According to the report, while large fees aren’t unusual in complex corporate bankruptcy cases, things are a bit different in the crypto world. The people who lost money are amateur investors, and these fees eat away at the funds owed to creditors.

The fees are “exorbitant and ridiculous,” said Daniel Frishberg, a 19-year-old investor who lost about $3,000 when Celsius collapsed. “At every hearing, they have an army of people there, and most of them don’t need to be there. You don’t need 20 people taking notes.”

The report says lawyers and other professionals counter that they are charging market rates for work that will in the end recover investors’ lost funds. For example, attorneys in the FTX case have found more than $7 billion in assets, though the NYT says it’s not clear how much of that money will go to creditors.

The NYT report argues that the rising fees are indicative of “the broken promises of crypto,” an industry sold to amateur traders as a way to get a seat at the high finance table.

And as PYMNTS noted last month, “the industry’s reputation as a lawless Wild West of digital innovation” was what attracted many of the sector’s most enthusiastic disciples.

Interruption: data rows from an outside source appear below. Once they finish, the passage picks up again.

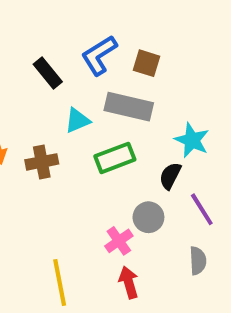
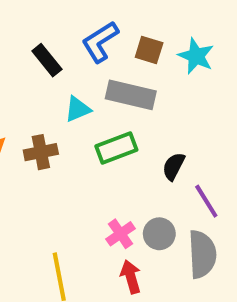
cyan star: (192, 140) -> (196, 56), moved
gray circle: (148, 217) -> (159, 234), moved
gray semicircle: (198, 261) -> (202, 254), size x1.6

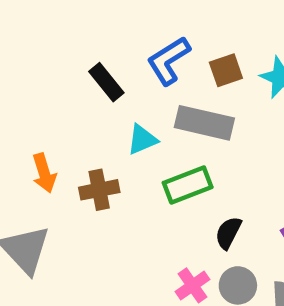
brown square: (149, 50) -> (226, 70), turned -36
black semicircle: (174, 166) -> (228, 233), moved

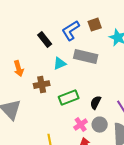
brown square: (226, 70) -> (95, 25), moved
orange arrow: (44, 173) -> (19, 69), moved
green rectangle: (188, 185) -> (69, 98), moved

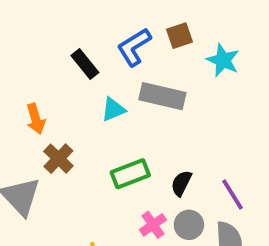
brown cross: (42, 85) -> (58, 159), moved, turned -35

“The crypto community believed and had a real conviction that what they were doing was so new that existing laws could not possibly apply,” Amias Gerety, partner at QED Investors, told PYMNTS. “And in the history of financial services, there’s basically never been a group of people with any commercial success who had that conviction. [O]nce you have that conviction, then you start searching for excuses not to comply [with the law].”